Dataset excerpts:
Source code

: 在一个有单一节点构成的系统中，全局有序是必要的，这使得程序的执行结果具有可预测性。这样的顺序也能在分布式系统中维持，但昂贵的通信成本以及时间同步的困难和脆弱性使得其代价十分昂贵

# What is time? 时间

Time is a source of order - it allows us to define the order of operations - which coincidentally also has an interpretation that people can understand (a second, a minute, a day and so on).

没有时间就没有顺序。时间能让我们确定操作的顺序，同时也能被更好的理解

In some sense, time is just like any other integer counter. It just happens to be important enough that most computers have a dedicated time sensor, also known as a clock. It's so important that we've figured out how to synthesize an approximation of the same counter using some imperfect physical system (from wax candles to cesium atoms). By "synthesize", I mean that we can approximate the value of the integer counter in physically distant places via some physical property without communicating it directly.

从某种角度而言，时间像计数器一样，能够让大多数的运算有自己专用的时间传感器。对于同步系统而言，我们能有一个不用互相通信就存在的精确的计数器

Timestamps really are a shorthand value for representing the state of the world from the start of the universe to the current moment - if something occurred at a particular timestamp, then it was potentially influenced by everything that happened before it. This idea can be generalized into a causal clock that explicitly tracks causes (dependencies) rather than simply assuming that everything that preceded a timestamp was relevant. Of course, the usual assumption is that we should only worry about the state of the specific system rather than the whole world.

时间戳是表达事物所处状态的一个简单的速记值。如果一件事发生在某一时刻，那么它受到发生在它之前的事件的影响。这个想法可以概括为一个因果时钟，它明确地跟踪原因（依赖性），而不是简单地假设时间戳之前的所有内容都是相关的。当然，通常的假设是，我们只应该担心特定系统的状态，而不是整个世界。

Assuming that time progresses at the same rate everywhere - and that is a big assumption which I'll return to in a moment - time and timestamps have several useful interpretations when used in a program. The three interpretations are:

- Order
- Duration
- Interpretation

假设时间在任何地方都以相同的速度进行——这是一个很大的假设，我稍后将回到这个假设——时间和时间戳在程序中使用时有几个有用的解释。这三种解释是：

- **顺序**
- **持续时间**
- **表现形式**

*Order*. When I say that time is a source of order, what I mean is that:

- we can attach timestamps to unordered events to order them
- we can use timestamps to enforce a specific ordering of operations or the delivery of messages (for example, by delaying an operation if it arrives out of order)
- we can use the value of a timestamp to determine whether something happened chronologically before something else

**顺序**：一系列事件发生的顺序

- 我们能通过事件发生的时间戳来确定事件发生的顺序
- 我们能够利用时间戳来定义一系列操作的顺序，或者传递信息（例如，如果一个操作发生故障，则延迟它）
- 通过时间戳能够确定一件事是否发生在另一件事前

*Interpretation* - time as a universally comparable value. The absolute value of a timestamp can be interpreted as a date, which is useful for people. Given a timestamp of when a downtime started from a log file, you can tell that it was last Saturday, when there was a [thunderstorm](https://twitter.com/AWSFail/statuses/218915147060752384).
==
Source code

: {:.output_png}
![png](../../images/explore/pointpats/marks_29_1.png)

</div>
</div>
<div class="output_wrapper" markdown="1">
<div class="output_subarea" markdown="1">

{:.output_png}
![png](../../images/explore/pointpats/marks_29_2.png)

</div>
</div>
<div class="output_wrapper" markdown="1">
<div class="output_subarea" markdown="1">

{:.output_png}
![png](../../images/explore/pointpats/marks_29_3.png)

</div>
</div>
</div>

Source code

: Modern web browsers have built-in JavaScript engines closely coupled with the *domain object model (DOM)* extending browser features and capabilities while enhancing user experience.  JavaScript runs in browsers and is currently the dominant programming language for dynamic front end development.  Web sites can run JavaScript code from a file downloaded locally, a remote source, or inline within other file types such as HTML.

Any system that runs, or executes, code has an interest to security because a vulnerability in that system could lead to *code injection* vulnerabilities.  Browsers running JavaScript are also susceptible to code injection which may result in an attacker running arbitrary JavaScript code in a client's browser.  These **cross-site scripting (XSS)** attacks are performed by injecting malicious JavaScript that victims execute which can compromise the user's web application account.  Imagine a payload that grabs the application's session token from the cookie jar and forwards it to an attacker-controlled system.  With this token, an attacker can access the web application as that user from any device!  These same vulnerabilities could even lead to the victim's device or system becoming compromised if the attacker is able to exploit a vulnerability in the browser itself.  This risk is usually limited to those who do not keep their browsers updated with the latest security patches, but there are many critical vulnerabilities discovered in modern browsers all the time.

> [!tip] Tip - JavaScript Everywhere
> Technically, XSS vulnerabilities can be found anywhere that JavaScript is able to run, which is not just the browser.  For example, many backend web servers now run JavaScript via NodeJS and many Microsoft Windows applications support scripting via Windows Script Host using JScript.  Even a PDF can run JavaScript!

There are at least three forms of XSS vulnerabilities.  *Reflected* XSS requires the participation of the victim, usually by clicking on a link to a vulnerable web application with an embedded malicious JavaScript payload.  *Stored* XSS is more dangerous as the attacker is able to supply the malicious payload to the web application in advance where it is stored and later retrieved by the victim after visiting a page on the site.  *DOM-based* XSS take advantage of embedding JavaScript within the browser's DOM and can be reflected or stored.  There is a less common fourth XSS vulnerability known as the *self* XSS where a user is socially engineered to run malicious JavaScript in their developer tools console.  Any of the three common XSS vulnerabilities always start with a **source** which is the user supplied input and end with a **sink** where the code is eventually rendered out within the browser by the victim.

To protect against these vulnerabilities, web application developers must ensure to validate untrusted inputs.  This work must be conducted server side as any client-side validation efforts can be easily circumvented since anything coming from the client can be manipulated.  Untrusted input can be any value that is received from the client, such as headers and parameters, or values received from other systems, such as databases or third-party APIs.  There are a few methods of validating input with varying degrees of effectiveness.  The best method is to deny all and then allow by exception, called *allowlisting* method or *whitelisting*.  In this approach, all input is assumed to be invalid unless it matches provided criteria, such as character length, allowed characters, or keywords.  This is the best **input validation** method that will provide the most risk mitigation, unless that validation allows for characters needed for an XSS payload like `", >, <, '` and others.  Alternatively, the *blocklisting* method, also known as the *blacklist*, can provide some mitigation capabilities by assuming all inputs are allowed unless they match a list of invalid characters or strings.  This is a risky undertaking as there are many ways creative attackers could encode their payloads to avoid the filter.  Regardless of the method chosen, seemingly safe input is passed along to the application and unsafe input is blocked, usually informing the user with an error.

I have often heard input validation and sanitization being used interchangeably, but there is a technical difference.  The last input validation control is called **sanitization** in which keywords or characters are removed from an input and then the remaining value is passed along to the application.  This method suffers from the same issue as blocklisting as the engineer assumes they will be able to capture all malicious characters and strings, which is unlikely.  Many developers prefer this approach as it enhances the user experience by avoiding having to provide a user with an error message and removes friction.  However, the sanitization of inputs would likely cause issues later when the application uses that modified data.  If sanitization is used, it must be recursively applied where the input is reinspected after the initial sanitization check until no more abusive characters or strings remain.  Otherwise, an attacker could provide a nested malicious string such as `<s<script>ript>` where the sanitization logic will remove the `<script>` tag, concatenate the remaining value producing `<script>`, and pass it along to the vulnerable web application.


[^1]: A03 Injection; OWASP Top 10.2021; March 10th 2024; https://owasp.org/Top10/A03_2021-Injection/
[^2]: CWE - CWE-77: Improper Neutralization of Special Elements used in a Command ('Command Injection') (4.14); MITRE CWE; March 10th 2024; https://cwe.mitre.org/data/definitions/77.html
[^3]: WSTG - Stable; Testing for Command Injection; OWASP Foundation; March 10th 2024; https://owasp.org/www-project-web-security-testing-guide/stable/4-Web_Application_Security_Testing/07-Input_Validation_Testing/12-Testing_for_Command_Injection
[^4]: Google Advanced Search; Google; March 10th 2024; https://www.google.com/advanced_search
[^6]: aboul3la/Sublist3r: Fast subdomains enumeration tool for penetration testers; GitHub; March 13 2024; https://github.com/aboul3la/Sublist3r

— EXERCISE GOAL —
Please locate each line in the records that contains the string "OWASP", and copy every such line in full.

— WRITTEN SOLUTION —
[^1]: A03 Injection; OWASP Top 10.2021; March 10th 2024; https://owasp.org/Top10/A03_2021-Injection/
[^3]: WSTG - Stable; Testing for Command Injection; OWASP Foundation; March 10th 2024; https://owasp.org/www-project-web-security-testing-guide/stable/4-Web_Application_Security_Testing/07-Input_Validation_Testing/12-Testing_for_Command_Injection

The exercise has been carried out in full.